■ Study material:
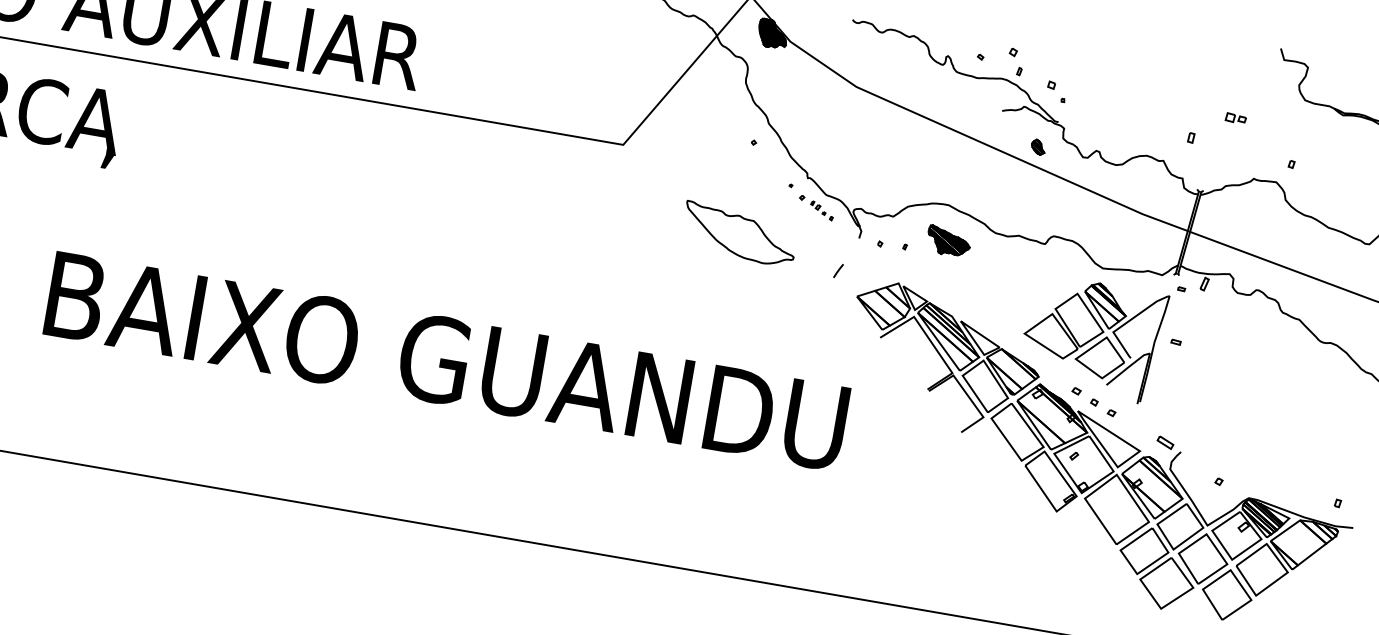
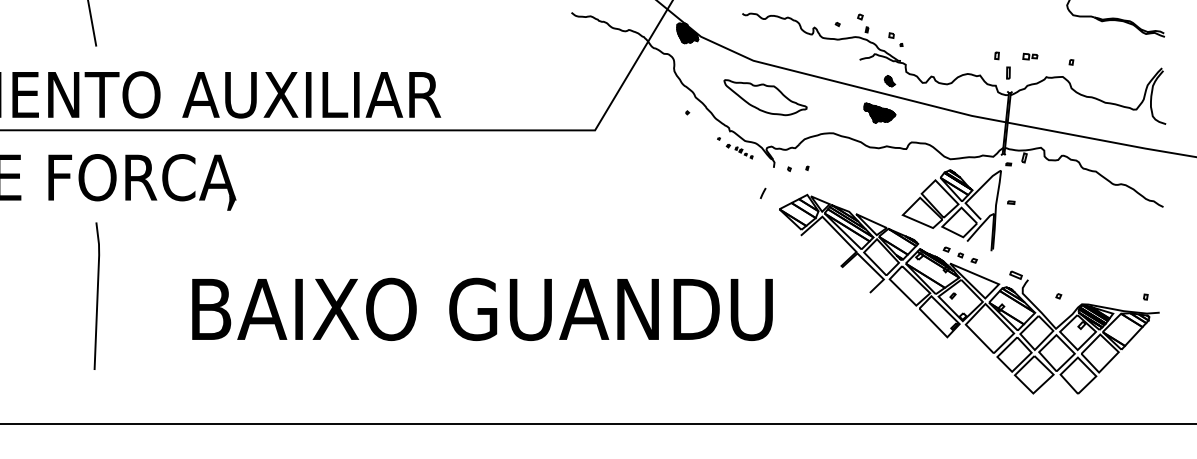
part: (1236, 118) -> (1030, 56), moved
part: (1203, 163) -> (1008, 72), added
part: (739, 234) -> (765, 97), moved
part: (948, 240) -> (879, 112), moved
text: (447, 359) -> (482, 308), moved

■ Assignment: The lines from the one containing "part: (1203, 163) -> (1008, 72), added" through the final line of the listing above are all you should set down, exactly as written.

■ Exercise response:
part: (1203, 163) -> (1008, 72), added
part: (739, 234) -> (765, 97), moved
part: (948, 240) -> (879, 112), moved
text: (447, 359) -> (482, 308), moved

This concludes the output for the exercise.